## WHAT IS REQUIRED
Each line of the material should be set down exactly. Pictures are not part of the copy.

☆ ☆ ☆

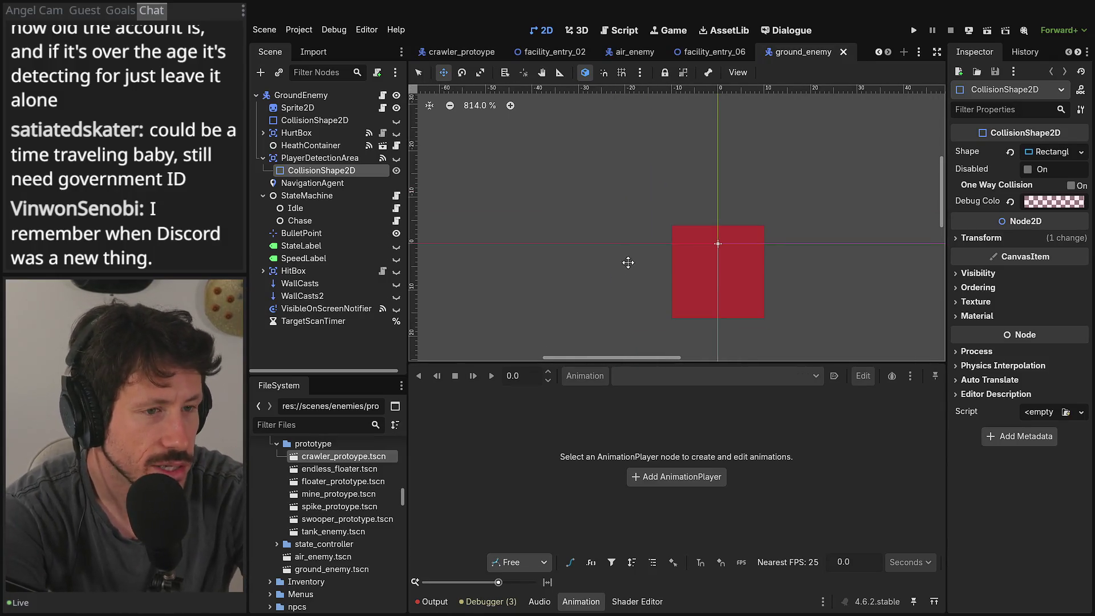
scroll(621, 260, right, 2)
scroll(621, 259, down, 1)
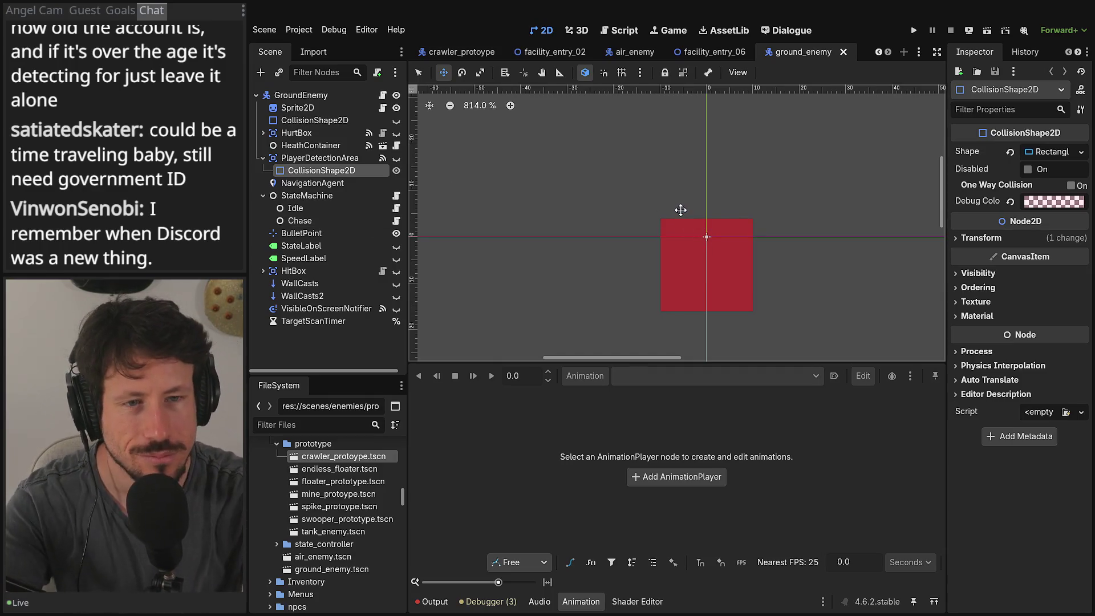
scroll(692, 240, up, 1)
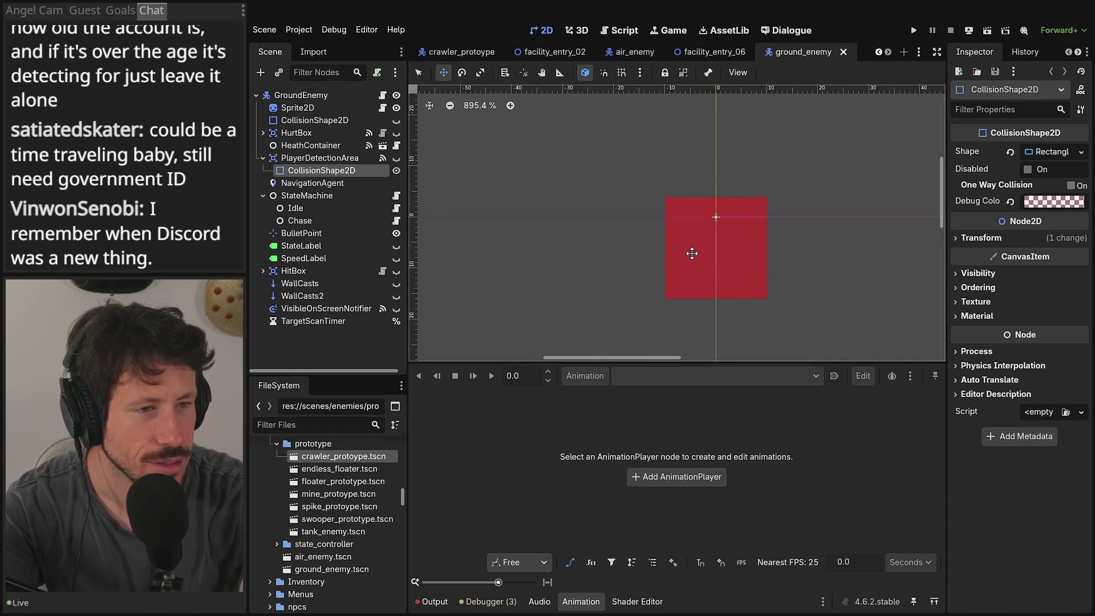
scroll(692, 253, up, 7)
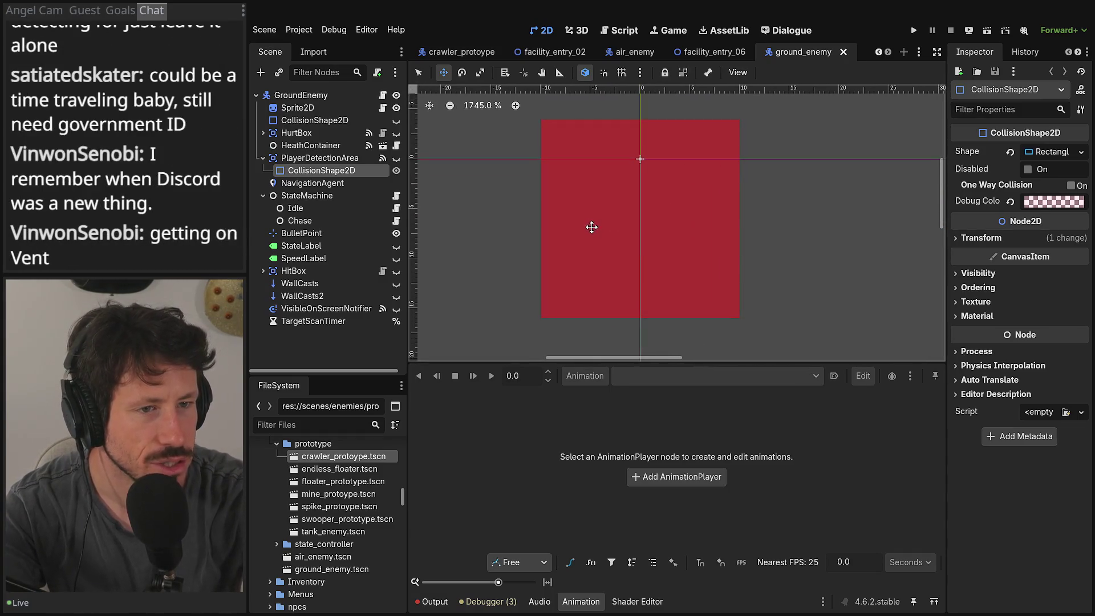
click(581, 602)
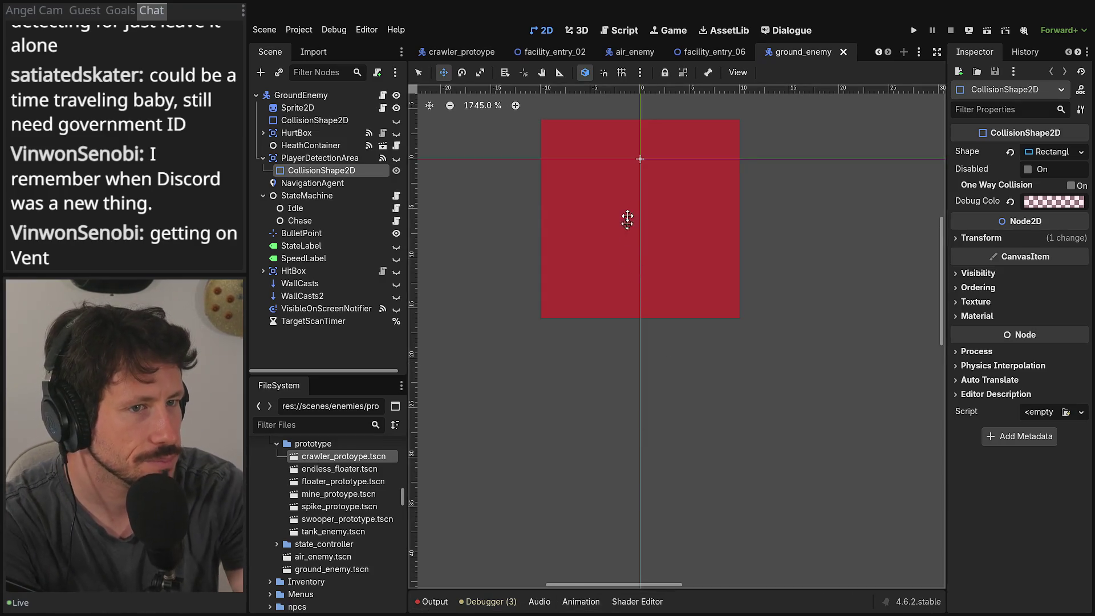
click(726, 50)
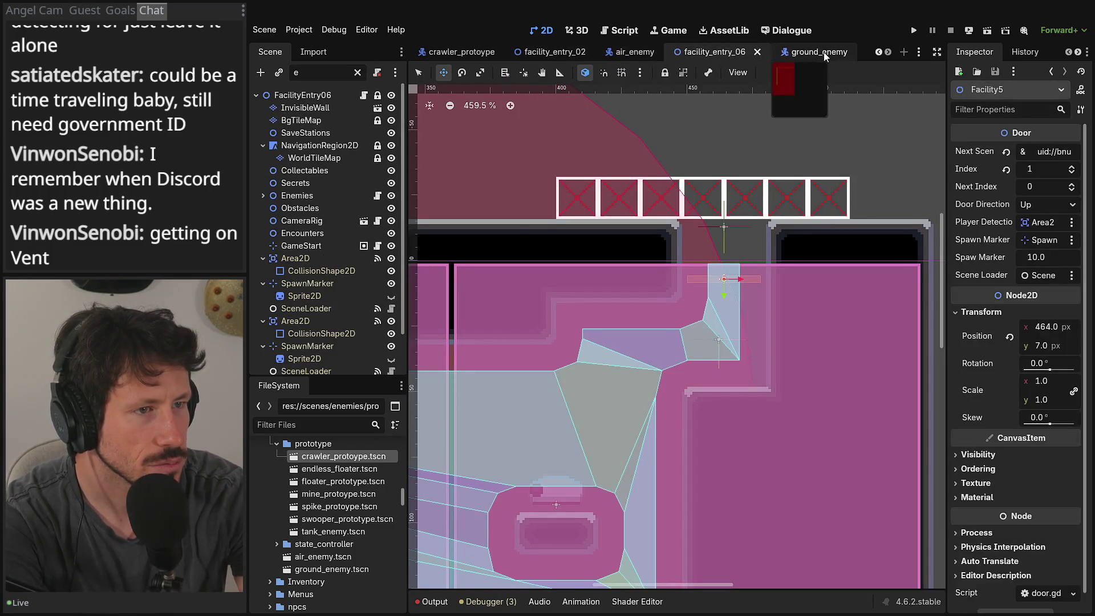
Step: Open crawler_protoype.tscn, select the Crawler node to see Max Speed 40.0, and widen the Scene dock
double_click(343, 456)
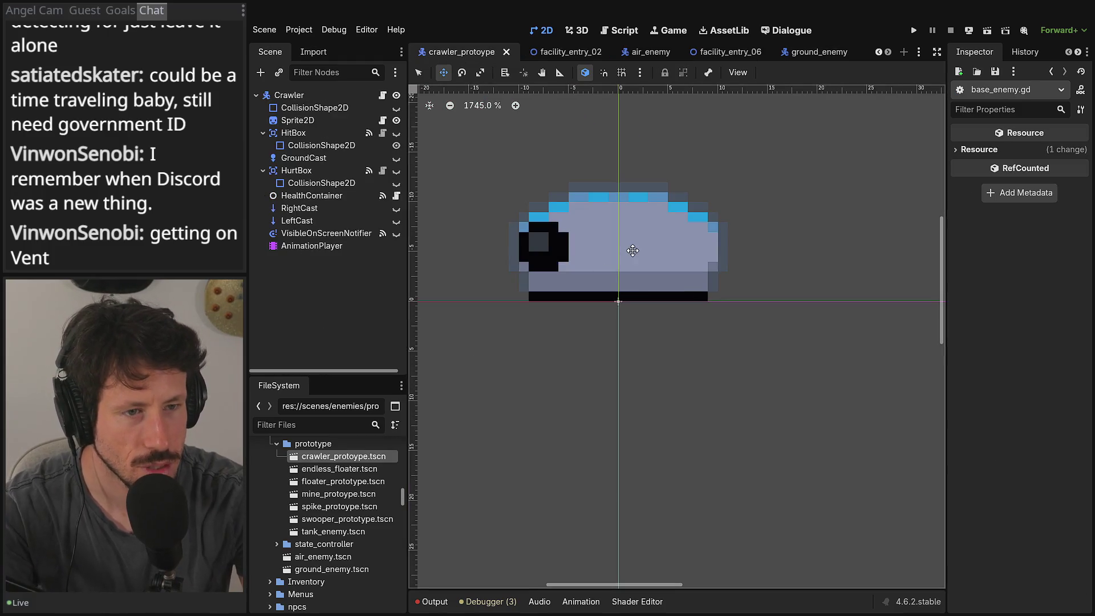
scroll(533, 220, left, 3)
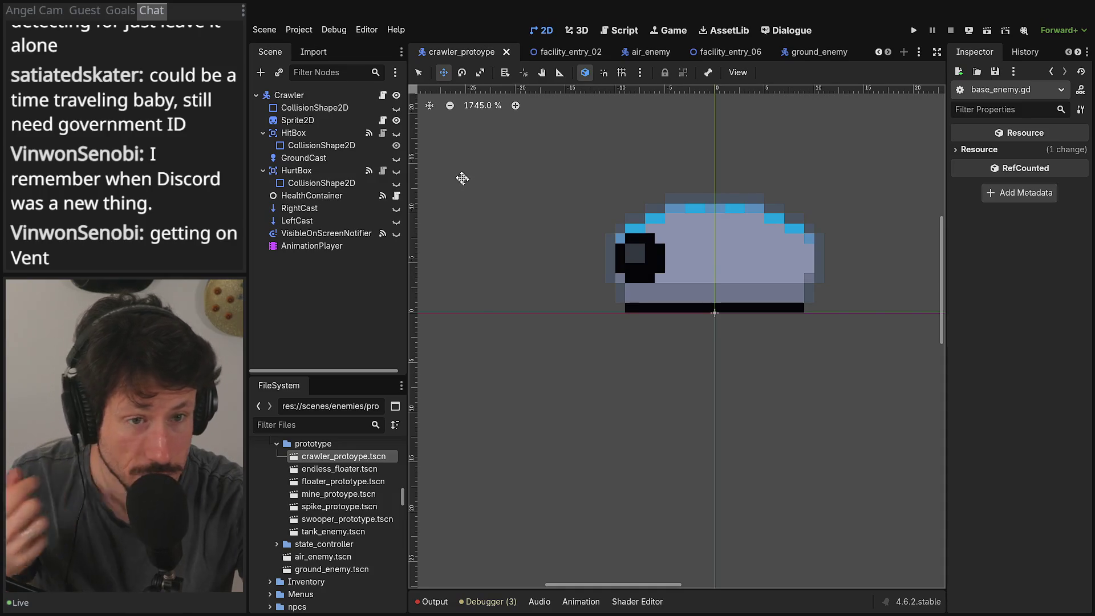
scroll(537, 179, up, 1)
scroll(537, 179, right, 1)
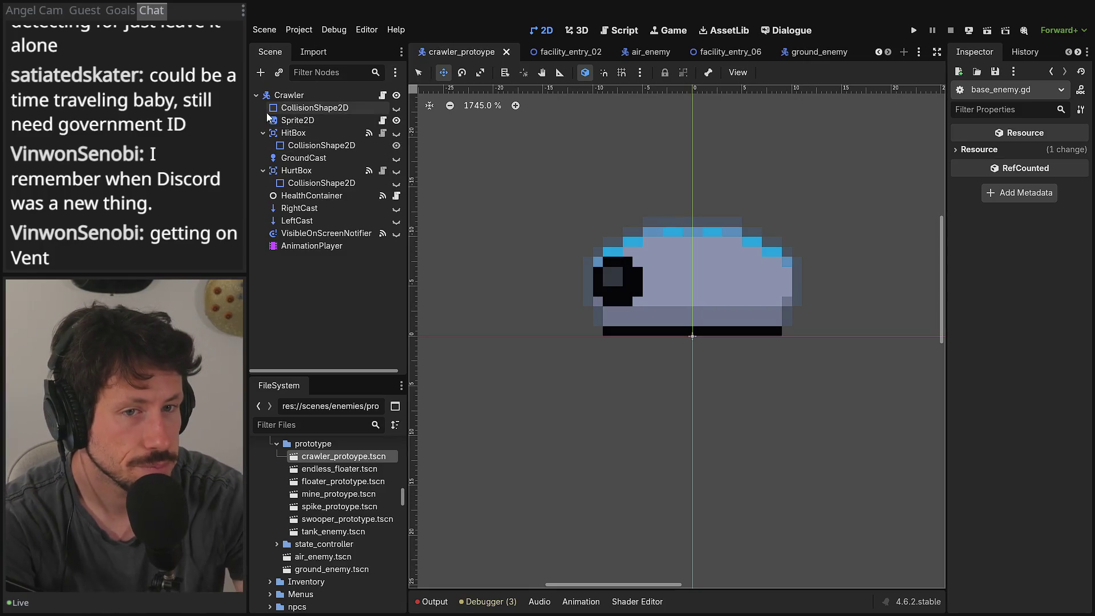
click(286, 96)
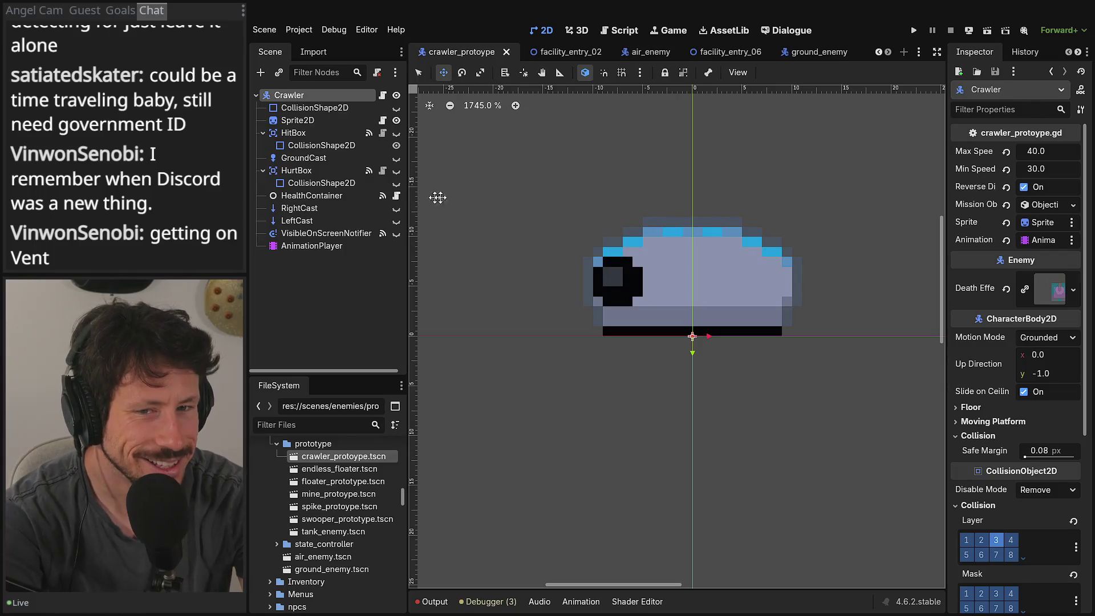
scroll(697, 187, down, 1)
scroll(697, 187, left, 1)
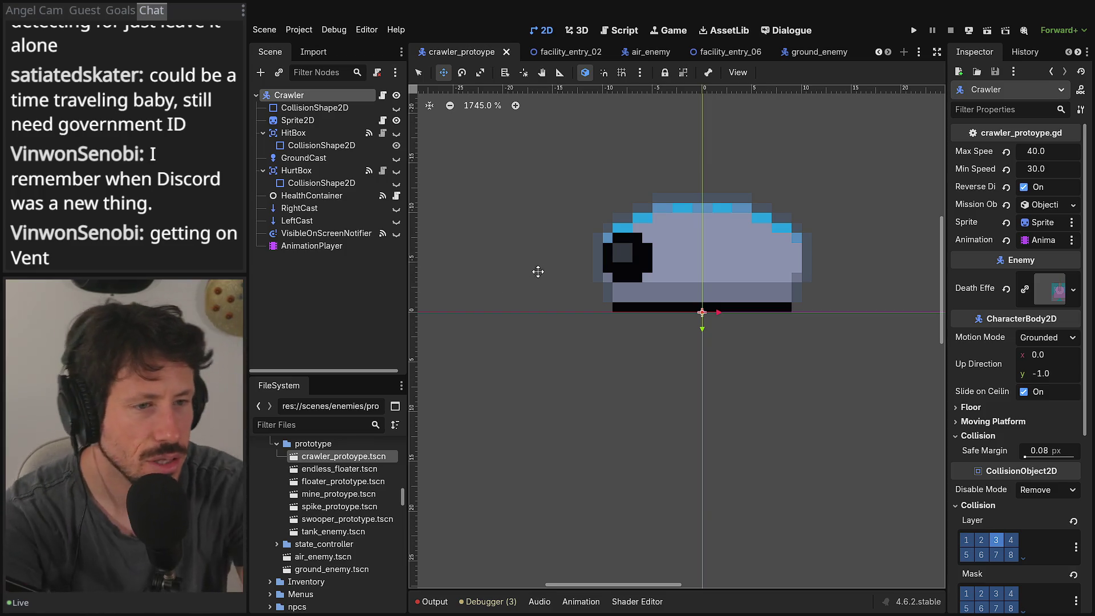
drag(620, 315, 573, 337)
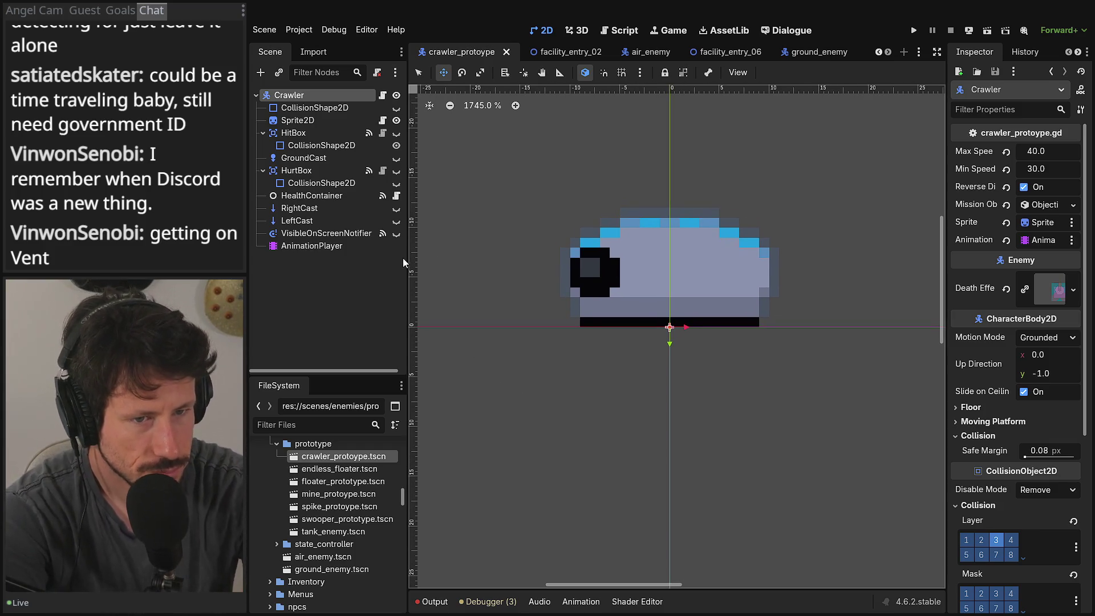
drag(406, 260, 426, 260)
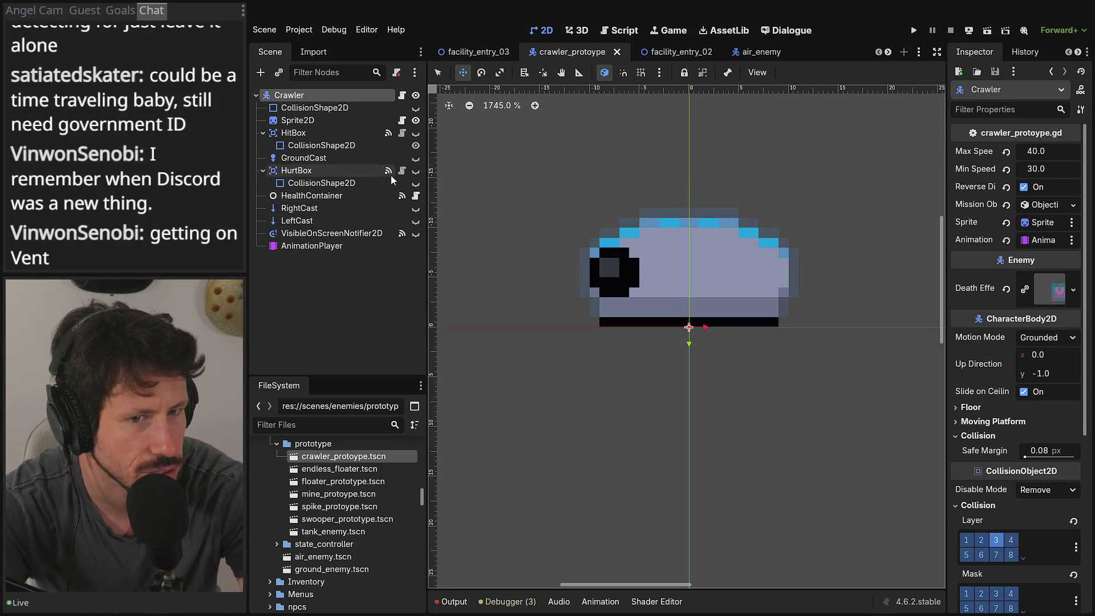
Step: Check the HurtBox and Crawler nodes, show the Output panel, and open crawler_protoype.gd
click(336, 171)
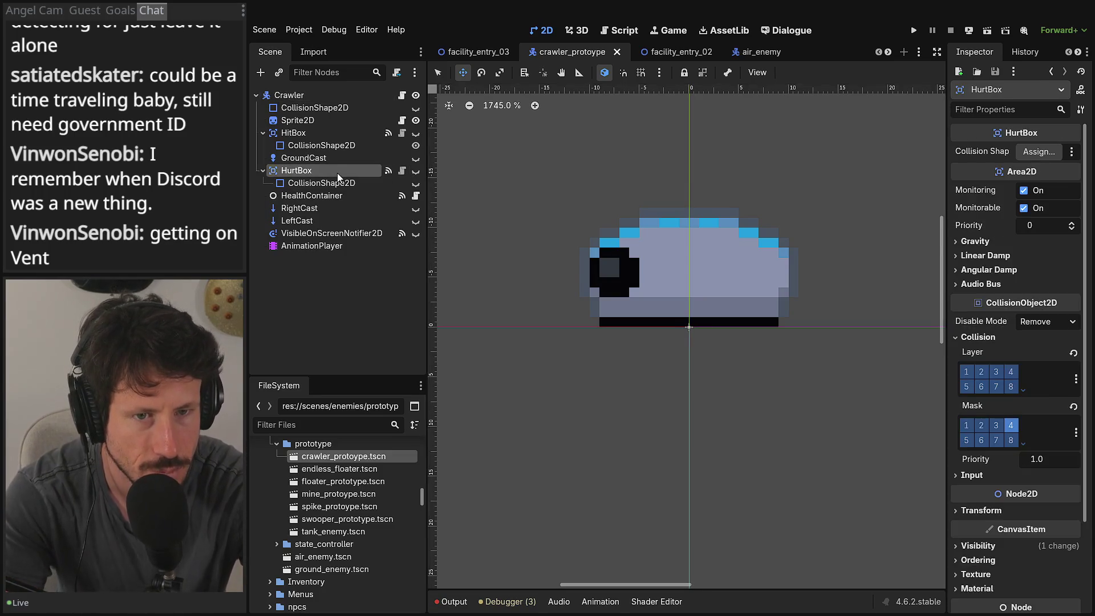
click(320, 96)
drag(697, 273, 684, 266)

☆ ☆ ☆

## ANSWER FOR THIS EXERCISE
scroll(621, 260, right, 2)
scroll(621, 259, down, 1)
scroll(692, 240, up, 1)
scroll(692, 253, up, 7)
click(581, 602)
click(726, 50)
Step: Open crawler_protoype.tscn, select the Crawler node to see Max Speed 40.0, and widen the Scene dock
double_click(343, 456)
scroll(533, 220, left, 3)
scroll(537, 179, up, 1)
scroll(537, 179, right, 1)
click(286, 96)
scroll(697, 187, down, 1)
scroll(697, 187, left, 1)
drag(620, 315, 573, 337)
drag(406, 260, 426, 260)
Step: Check the HurtBox and Crawler nodes, show the Output panel, and open crawler_protoype.gd
click(336, 171)
click(320, 96)
drag(697, 273, 684, 266)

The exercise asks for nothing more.